WORK TO BE COMPLETED
Your answer should give again, exactly, the lines from the beginning of the entries below through the line containing "نام محصول :خطر سوختگی با بخار". It must contain no pictures.

THE RECORDS

⁂

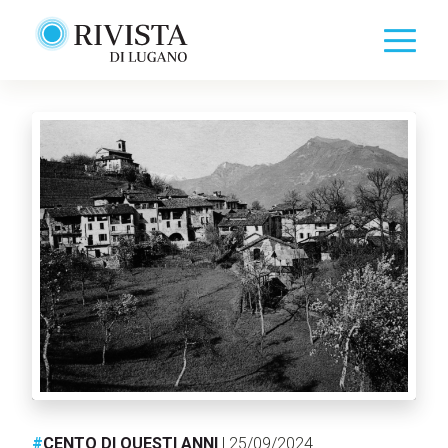
#
CENTO DI QUESTI ANNI
| 25/09/2024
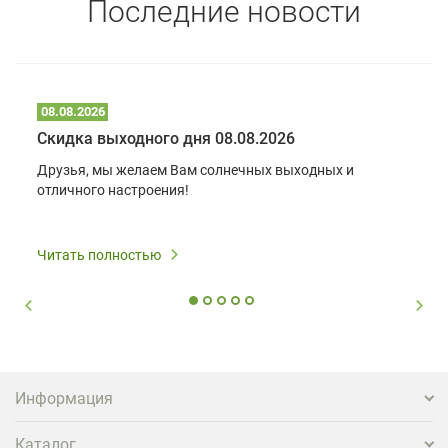
Последние новости
08.08.2026
Скидка выходного дня 08.08.2026
Друзья, мы желаем Вам солнечных выходных и
отличного настроения!
Читать полностью
Информация
Каталог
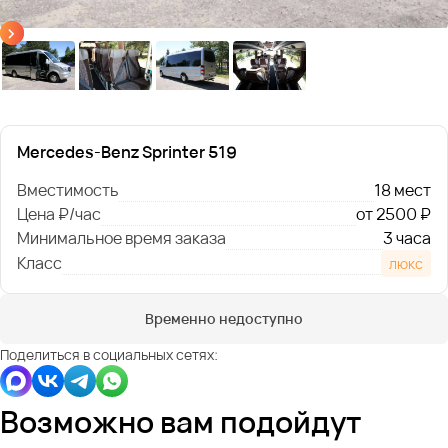
Mercedes-Benz Sprinter 519
Вместимость
18 мест
Цена ₽/час
от 2500 ₽
Минимальное время заказа
3 часа
Класс
люкс
Временно недоступно
Поделиться в социальных сетях:
Возможно вам подойдут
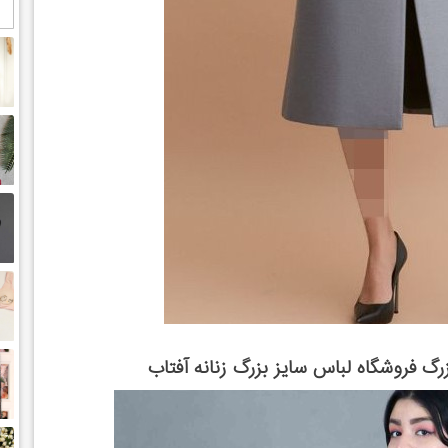
گ فروشگاه لباس سایز بزرگ زنانه آفتاب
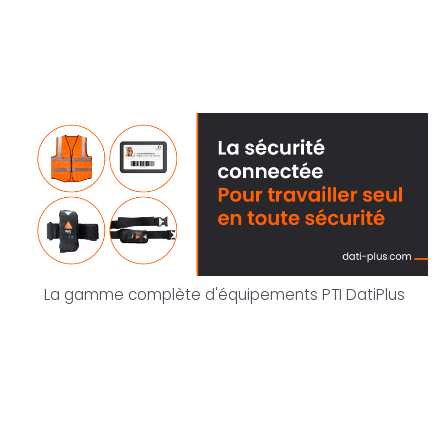
La gamme complète d'équipements PTI DatiPlus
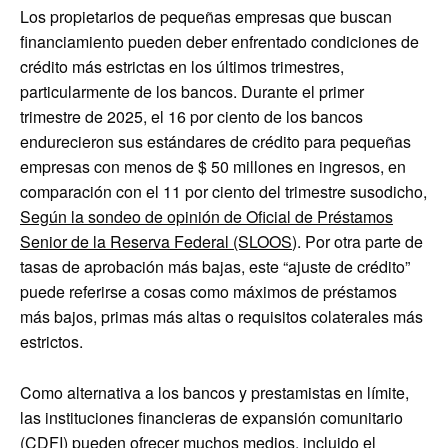
Los propietarios de pequeñas empresas que buscan
financiamiento pueden deber enfrentado condiciones de
crédito más estrictas en los últimos trimestres,
particularmente de los bancos. Durante el primer
trimestre de 2025, el 16 por ciento de los bancos
endurecieron sus estándares de crédito para pequeñas
empresas con menos de $ 50 millones en ingresos, en
comparación con el 11 por ciento del trimestre susodicho,
Según la sondeo de opinión de Oficial de Préstamos
Senior de la Reserva Federal (SLOOS
). Por otra parte de
tasas de aprobación más bajas, este “ajuste de crédito”
puede referirse a cosas como máximos de préstamos
más bajos, primas más altas o requisitos colaterales más
estrictos.
Como alternativa a los bancos y prestamistas en límite,
las instituciones financieras de expansión comunitario
(CDFI) pueden ofrecer muchos medios, incluido el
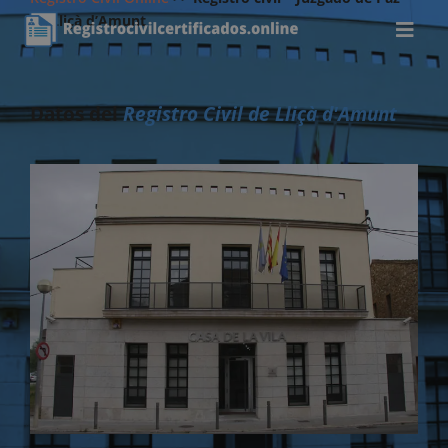
de Lliçà d’Amunt
Datos del
Registro Civil de Lliçà d'Amunt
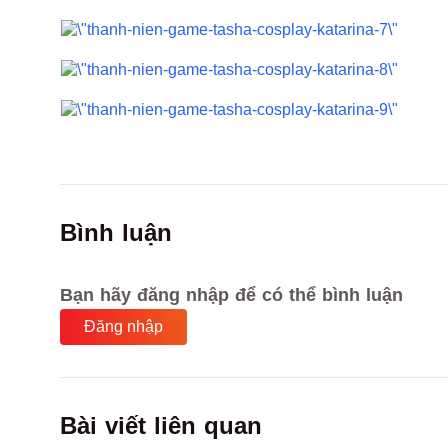
Bình luận
Bạn hãy đăng nhập để có thể bình luận
Đăng nhập
Bài viết liên quan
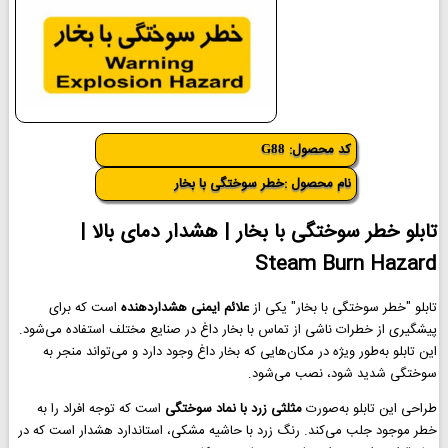
کد محصول:
G88
نام محصول :خطر سوختگی با بخار
تابلو خطر سوختگی با بخار | هشدار دمای بالا |
Steam Burn Hazard
تابلو "خطر سوختگی با بخار" یکی از
علائم ایمنی هشداردهنده
است که برای
پیشگیری از خطرات ناشی از تماس با بخار داغ در صنایع مختلف استفاده می‌شود.
این تابلو به‌طور ویژه در مکان‌هایی که بخار داغ وجود دارد و می‌تواند منجر به
سوختگی شدید شود، نصب می‌شود.
طراحی این تابلو به‌صورت
مثلثی زرد با نماد سوختگی
است که توجه افراد را به
خطر موجود جلب می‌کند. رنگ زرد با حاشیه مشکی، استاندارد هشدار است که در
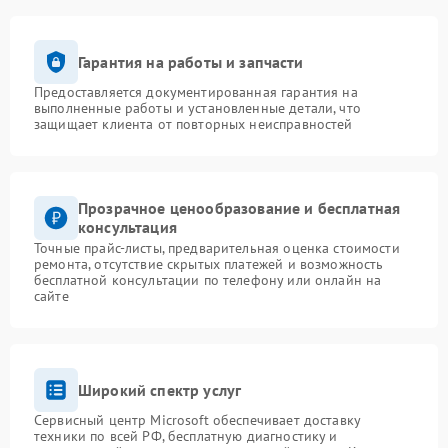
Гарантия на работы и запчасти
Предоставляется документированная гарантия на
выполненные работы и установленные детали, что
защищает клиента от повторных неисправностей
Прозрачное ценообразование и бесплатная
консультация
Точные прайс-листы, предварительная оценка стоимости
ремонта, отсутствие скрытых платежей и возможность
бесплатной консультации по телефону или онлайн на
сайте
Широкий спектр услуг
Сервисный центр Microsoft обеспечивает доставку
техники по всей РФ, бесплатную диагностику и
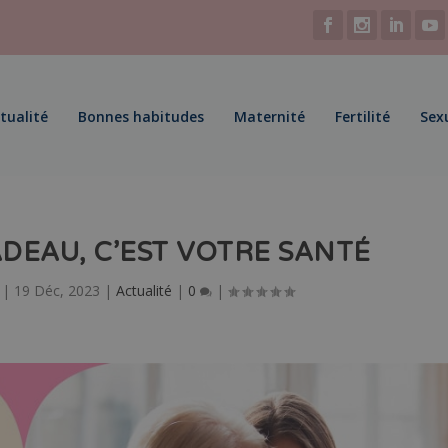
tualité
Bonnes habitudes
Maternité
Fertilité
Sex
ADEAU, C’EST VOTRE SANTÉ
|
19 Déc, 2023
|
Actualité
|
0
|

⁂

ANSWER TO THIS PROBLEM
#
CENTO DI QUESTI ANNI
| 25/09/2024
Последние новости
08.08.2026
Скидка выходного дня 08.08.2026
Друзья, мы желаем Вам солнечных выходных и
отличного настроения!
Читать полностью
Информация
Каталог
Mercedes-Benz Sprinter 519
Вместимость
18 мест
Цена ₽/час
от 2500 ₽
Минимальное время заказа
3 часа
Класс
люкс
Временно недоступно
Поделиться в социальных сетях:
Возможно вам подойдут
گ فروشگاه لباس سایز بزرگ زنانه آفتاب
La gamme complète d'équipements PTI DatiPlus
Los propietarios de pequeñas empresas que buscan
financiamiento pueden deber enfrentado condiciones de
crédito más estrictas en los últimos trimestres,
particularmente de los bancos. Durante el primer
trimestre de 2025, el 16 por ciento de los bancos
endurecieron sus estándares de crédito para pequeñas
empresas con menos de $ 50 millones en ingresos, en
comparación con el 11 por ciento del trimestre susodicho,
Según la sondeo de opinión de Oficial de Préstamos
Senior de la Reserva Federal (SLOOS
). Por otra parte de
tasas de aprobación más bajas, este “ajuste de crédito”
puede referirse a cosas como máximos de préstamos
más bajos, primas más altas o requisitos colaterales más
estrictos.
Como alternativa a los bancos y prestamistas en límite,
las instituciones financieras de expansión comunitario
(CDFI) pueden ofrecer muchos medios, incluido el
de Lliçà d’Amunt
Datos del
Registro Civil de Lliçà d'Amunt
Bình luận
Bạn hãy đăng nhập để có thể bình luận
Đăng nhập
Bài viết liên quan
کد محصول:
G88
نام محصول :خطر سوختگی با بخار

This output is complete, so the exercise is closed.